気分障害は、気分に関する障害を持つ精神疾患の一群である。世界保健機関の『疾病及び関連保健問題の国際統計分類』第10版(ICD-10)においては、カッコして感情障害と記述される。

ある程度の期間にわたって持続する気分(感情)の変調により、苦痛を感じたり、日常生活に著しい支障をきたしたりする状態のことをいう。うつ病と双極性障害など広範囲な精神的疾病がこの名称にあてはまる。

精神疾患の主要な分類法であるICD-10とDSM-IVの両者において用いられている語であり、この2者間で細かい分類の仕方は異なるものの含まれる概念はほぼ同一である。

複数の著作が、気分障害は進化的適応であるとしている。落ち込みや抑うつは、危険や損失、無駄な努力をもたらす目標追求に対しての状況対応能力を高めるという。そういった状況では低い動機付けが、特定の行動を抑制することによって利益が得られる。この理論はなぜ気分障害がよく見られ、生殖年齢の頂点の人々をも襲うのかを説明するのに役立つ。抑うつが機能不全であれば、これらの特性を説明するのは難しい。
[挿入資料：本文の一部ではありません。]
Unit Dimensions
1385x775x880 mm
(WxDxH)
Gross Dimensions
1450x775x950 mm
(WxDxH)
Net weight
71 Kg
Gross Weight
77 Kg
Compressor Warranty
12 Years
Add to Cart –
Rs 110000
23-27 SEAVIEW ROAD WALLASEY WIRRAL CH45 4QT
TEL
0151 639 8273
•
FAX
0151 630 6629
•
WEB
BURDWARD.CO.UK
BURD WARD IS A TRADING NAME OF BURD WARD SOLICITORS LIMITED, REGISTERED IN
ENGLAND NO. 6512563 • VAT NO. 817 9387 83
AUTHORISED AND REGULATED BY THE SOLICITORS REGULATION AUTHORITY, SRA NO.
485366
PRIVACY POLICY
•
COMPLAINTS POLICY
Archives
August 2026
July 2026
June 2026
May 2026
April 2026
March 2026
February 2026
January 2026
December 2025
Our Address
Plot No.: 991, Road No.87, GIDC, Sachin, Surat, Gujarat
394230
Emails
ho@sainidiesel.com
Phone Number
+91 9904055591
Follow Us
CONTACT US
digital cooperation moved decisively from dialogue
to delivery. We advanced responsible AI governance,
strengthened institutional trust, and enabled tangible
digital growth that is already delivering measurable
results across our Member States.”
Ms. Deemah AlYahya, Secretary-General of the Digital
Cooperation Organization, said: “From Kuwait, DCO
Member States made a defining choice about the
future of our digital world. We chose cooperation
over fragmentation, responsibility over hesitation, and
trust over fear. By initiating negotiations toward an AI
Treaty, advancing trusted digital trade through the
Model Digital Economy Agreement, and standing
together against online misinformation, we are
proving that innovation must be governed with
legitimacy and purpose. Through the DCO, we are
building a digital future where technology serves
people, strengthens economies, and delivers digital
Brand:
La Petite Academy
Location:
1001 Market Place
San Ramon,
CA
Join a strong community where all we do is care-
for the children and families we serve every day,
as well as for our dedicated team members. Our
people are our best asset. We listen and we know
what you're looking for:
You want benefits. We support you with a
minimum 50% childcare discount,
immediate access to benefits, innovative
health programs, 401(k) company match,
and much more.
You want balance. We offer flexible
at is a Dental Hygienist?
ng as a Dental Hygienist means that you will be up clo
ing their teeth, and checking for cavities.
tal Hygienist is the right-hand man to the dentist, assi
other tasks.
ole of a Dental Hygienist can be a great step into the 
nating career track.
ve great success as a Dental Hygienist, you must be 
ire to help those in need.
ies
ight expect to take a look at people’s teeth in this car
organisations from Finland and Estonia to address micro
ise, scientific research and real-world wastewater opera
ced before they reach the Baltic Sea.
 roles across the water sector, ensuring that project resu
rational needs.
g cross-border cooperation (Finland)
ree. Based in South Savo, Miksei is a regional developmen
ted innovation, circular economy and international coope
抑うつ気分は地位の損失、離婚、あるいは子供や配偶者の死のような、人生において生じる特定の種​類のありきたりな反応である。これらは生殖の能力や可能性の損失を知らせる出来事であり、人類の祖先の生活環境においても存在した。抑うつ気分は、以前の(繁殖的に不成功であった)方法や行動の向きを変えるという意味で適応反応とみなすことができる。

抑うつ気分はインフルエンザのような病気の最中には一般的である。身体活動を制限することによって回復を助ける進化した機構であると論じられてきた冬の季節に生じる低水準の抑うつ、あるいは季節性情動障害は、過去において食物が乏しい期間の身体活動を制限することへの適応であるとも考えられる。もはや食物の入手可能性は天候に左右されないが、冬の季節に落ち込んだ気分を体験することは、人類が保ってきた本能であると論じている。